Acts As Xapian — It Just Works
August 26, 2008
I just recently started listening to the podcast done by the guys at RailsEnvy. It’s an excellent resource for keeping up on what’s new in the Rails world and it’s how I found out about the new acts_as_xapian search plugin for Rails. The podcast mentioned this blog post which contains a very thorough rundown of all the different full-text search options currently available for rails. The timing of this article couldn’t have been better since I was in the market for a new solution.
I was approaching a deadline on a client project here at End Point and I was having lots of trouble with my existing search solution which was acts_as_ferret. Setting up ferret was relatively easy and I was very impressed with the Lucene syntax that it supported. It seemed like a perfect a solution at first but then came “the troubles.”

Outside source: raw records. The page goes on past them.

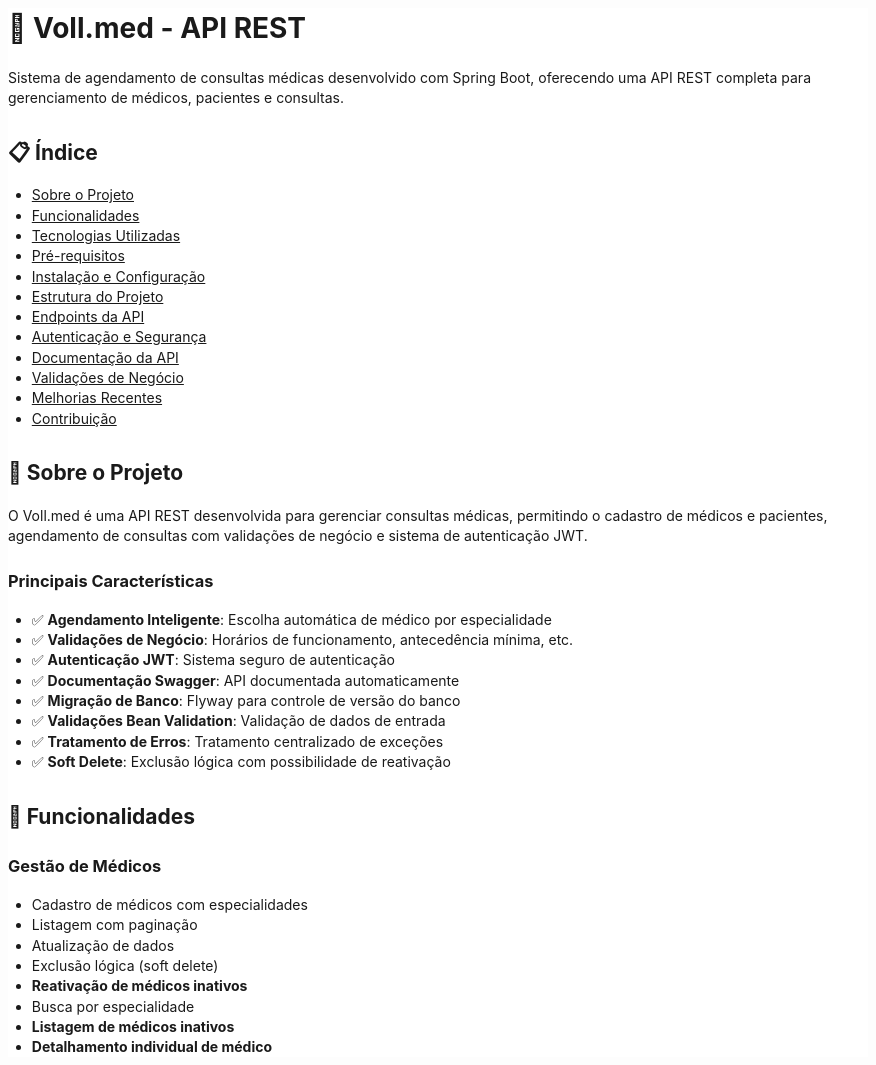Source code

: # 🏥 Voll.med - API REST

Sistema de agendamento de consultas médicas desenvolvido com Spring Boot, oferecendo uma API REST completa para gerenciamento de médicos, pacientes e consultas.

## 📋 Índice

- [Sobre o Projeto](#sobre-o-projeto)
- [Funcionalidades](#funcionalidades)
- [Tecnologias Utilizadas](#tecnologias-utilizadas)
- [Pré-requisitos](#pré-requisitos)
- [Instalação e Configuração](#instalação-e-configuração)
- [Estrutura do Projeto](#estrutura-do-projeto)
- [Endpoints da API](#endpoints-da-api)
- [Autenticação e Segurança](#autenticação-e-segurança)
- [Documentação da API](#documentação-da-api)
- [Validações de Negócio](#validações-de-negócio)
- [Melhorias Recentes](#melhorias-recentes)
- [Contribuição](#contribuição)

## 🎯 Sobre o Projeto

O Voll.med é uma API REST desenvolvida para gerenciar consultas médicas, permitindo o cadastro de médicos e pacientes, agendamento de consultas com validações de negócio e sistema de autenticação JWT.

### Principais Características

- ✅ **Agendamento Inteligente**: Escolha automática de médico por especialidade
- ✅ **Validações de Negócio**: Horários de funcionamento, antecedência mínima, etc.
- ✅ **Autenticação JWT**: Sistema seguro de autenticação
- ✅ **Documentação Swagger**: API documentada automaticamente
- ✅ **Migração de Banco**: Flyway para controle de versão do banco
- ✅ **Validações Bean Validation**: Validação de dados de entrada
- ✅ **Tratamento de Erros**: Tratamento centralizado de exceções
- ✅ **Soft Delete**: Exclusão lógica com possibilidade de reativação

## 🚀 Funcionalidades

### Gestão de Médicos
- Cadastro de médicos com especialidades
- Listagem com paginação
- Atualização de dados
- Exclusão lógica (soft delete)
- **Reativação de médicos inativos**
- Busca por especialidade
- **Listagem de médicos inativos**
- **Detalhamento individual de médico**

Ferret is extremely fragile. The slightest problem and your server will just crash. What was causing the crash? Unfortunately the server logs won’t give you much help there. You will receive some cryptic message coming from the C++ library if you’re lucky. Note that I skipped the suggested Drb server setup since this was a development box.
After a while I would notice something wrong in my model code that might have caused an error while updating the search index. Unfortunately this was impossible to verify since I could not predictably reproduce the error. So in the end, I think there may have been issues with my model fields but ferret was of no help in tracking these problems down. The final straw came when the client started testing and almost immediately crashed the server after doing a search.
Enter acts_as_xapian. Jim Mulholland’s excellent tutorial was pretty much all I needed to get it up and running on my Mac. Documentation for acts_as_xapian is a bit thin. It consists primarily of the afore mentioned tutorial and a very detailed README. The mailing list is starting to become more active, however, and you are likely to get a response there to any thoughtful questions you might have.
One major difference with xapian (vs. ferret) is that it does not rebuild your index automatically with each model update. When you modify an ActiveRecord instance it will update the acts_as_xapian_jobs table with the id and model type of your record so that the index can be updated later. The index is then updated via a rake command that you can easily schedule via cron. You can also rebuild the entire index using a different rake command but that shouldn’t really be necessary.
I was a bit concerned about the lack of a continuously updated index but I came to realize that it has some significant advantages. The biggest advantage is that it’s much faster to update your model records since you are not waiting for the re-indexing to complete on the same thread. It also means you can skip the step of setting up a separate Drb server for ferret in your production environment.
With xapian you can index “related fields” in other models by constructing a pseudo-attribute in your model that returns the value of the associated model as a text string. Ferret allows you to do this as well, but unlike ferret, xapian gives excellent feedback about any mistakes you might have made while constructing them. If you have a nil exception somewhere in one of these related fields, xapian will complain and tell you exactly what line it’s bombing out.
I was also able to setup paging for my search results with paginating_find which I prefer to will_paginate (just a personal preference—nothing wrong with will_paginate). There is also a cool feature that will suggest other possible terms (“Did you mean?”) if your search returns no results. So far the only disappointment has been the lack of an obvious way to do searches on specific fields.
If you are in the market for a new full-text search solution for Rails, you should really give xapian a try.